Three Major Aspects Easing DORA Compliance Implementation
1. The ICT Environment Factors
The DORA compliance requirements can be approached in an effective way when an organization can establish a relation model based on the following five ICT factors:
I. Confidentiality/security
II. Integrity of data
III. Availability of data
IV. Authorization and access control management
V. Data classification and categorization.
The organization must then implement management of related controls consistently in an ICT environment, IT, business optimization or transformation projects transparently.
2. DORA Focuses on Critical Environments
Though the scope of regulatory requirements is wide, the specified focus on financial organization’s critical functionalities, processes, services, and includes third-party providers and their underlying ICT environment, which significantly narrows the volume of compliance activities.
It should be emphasized that a restricted number of critical functions per organization can be assumed, since the focus is not on achieving the business goals of an institution, but on their orderly resilience and business continuity.
3. Effective Approach to Achieve DORA Compliance
The focus on an organization’s critical functions enables an effective approach to achieve DORA compliance:
• The first step is to identify which functions are necessary for the resilience and continuity of organization including activities on financial market
• The following steps are an analysis of business-critical processes and their dependencies on the ICT: IT processes, applications, systems and infrastructure
• The top-down approach leads automatically to detection of critical parts third-party provider services, which enables targeting on relevant parts of contracts to be updated and services to be made resilient
Critical Success Factors: ICT-Risks versus Operational-Risks
Ensuring the operational resilience of an organization requires incorporating IT and security risks into your existing risk management framework.
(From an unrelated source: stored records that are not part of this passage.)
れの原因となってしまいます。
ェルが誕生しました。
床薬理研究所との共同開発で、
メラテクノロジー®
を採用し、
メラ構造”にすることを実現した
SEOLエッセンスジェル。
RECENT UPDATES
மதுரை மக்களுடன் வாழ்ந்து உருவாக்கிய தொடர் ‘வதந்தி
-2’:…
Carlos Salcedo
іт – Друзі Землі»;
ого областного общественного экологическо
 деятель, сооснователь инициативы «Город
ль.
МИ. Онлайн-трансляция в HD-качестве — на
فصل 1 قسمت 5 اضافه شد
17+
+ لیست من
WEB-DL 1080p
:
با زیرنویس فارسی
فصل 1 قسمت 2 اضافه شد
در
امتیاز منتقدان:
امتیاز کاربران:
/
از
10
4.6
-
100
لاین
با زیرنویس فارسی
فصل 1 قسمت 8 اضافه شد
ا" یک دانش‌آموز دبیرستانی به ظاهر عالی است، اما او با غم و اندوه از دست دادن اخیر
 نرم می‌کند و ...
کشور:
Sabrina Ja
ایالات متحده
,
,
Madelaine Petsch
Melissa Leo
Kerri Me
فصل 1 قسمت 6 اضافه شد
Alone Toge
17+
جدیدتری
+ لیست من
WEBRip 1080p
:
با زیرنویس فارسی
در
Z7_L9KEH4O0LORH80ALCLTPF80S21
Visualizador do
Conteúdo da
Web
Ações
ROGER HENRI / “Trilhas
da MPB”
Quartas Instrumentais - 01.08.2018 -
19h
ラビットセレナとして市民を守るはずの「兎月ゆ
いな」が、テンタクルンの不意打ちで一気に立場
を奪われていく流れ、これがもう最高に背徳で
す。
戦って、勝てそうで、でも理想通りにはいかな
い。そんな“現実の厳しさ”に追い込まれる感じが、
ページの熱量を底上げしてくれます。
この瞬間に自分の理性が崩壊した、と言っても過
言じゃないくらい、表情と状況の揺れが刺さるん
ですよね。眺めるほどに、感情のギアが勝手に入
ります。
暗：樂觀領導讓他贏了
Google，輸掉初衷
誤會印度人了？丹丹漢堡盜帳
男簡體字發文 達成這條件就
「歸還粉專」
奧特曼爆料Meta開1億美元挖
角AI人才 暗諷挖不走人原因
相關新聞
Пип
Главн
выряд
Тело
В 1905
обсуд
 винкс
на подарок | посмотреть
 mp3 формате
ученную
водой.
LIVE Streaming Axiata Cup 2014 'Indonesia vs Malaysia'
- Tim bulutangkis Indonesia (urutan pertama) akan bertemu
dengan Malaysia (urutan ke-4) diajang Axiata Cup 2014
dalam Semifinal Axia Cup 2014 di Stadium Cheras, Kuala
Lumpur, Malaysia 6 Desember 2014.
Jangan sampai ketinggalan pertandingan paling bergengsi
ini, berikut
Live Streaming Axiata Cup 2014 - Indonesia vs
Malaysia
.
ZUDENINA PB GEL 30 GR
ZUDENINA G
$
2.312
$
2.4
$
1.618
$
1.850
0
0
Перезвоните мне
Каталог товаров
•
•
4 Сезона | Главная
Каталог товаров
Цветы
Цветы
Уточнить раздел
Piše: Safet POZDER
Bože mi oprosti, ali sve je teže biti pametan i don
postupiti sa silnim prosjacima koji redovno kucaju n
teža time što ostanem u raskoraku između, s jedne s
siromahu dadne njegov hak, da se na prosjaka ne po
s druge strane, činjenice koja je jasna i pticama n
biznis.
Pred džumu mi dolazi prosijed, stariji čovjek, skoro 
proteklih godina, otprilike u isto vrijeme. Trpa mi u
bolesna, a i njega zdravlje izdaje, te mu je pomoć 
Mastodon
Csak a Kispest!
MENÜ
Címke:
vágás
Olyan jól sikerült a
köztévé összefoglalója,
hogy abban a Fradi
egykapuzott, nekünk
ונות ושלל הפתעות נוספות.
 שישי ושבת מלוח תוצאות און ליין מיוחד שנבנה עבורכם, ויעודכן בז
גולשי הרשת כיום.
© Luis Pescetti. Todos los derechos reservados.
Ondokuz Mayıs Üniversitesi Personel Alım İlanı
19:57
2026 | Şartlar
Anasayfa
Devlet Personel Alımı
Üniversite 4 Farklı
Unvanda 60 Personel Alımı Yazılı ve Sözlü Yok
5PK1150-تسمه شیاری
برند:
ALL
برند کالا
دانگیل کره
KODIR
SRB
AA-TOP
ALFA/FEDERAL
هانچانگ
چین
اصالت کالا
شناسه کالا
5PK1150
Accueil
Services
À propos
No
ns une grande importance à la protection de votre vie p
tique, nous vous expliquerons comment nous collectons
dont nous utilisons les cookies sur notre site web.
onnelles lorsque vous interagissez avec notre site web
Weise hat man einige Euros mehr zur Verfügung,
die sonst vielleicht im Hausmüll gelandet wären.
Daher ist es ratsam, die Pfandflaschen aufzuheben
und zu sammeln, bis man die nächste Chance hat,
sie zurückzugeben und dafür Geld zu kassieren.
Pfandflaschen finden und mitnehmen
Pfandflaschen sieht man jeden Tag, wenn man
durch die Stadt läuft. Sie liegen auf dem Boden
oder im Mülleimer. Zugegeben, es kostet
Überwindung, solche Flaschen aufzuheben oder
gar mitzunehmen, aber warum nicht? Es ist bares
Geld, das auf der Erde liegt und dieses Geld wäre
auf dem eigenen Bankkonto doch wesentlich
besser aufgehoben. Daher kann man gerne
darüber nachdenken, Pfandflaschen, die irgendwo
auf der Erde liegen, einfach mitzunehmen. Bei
This is critical as the DORA regulations state: “evaluation, measurement and mapping of IT and security risks into operational risks are the basis for build of transparent DORA compliance” and the adequacy and quality of which your organization’s IT and its IT security risks in the business context is important.
The risk transparency for management and second LoD is achievable in two steps:
1. Consistent specification of key risk indicators (KRI) and key performance indicators (KPI) for all ICT critical functions including the administrative, technical and infrastructure controls on a measurable basis (quantity and quality types)
2. Categorize the ICT metrics into the existing risk management organization metrics with applicable classifications (financial, maturity, modeling and cost analysis)
After completing the above steps, the accountable management obtains a comprehensive operational risk overview, enabling them to define risk appetite, capacity and tolerance.
Conclusion
The future of our financial markets relies on a common and transparent regulatory system. DORA aims to establish a comprehensive, cross-sectoral digital operational resilience framework with rules for all regulated financial institutions. It’s a right step in the right direction.
Going forward, banks, stock exchanges, clearing houses, FinTech companies, wealth management organizations and insurance companies together with their ICT service providers will have to adhere to these strict standards to prevent and limit the impact of ICT-related risks and ensure stability of financial markets.
All future IT innovations can only be utilized effectively under the transparently established standardized compliance regulations.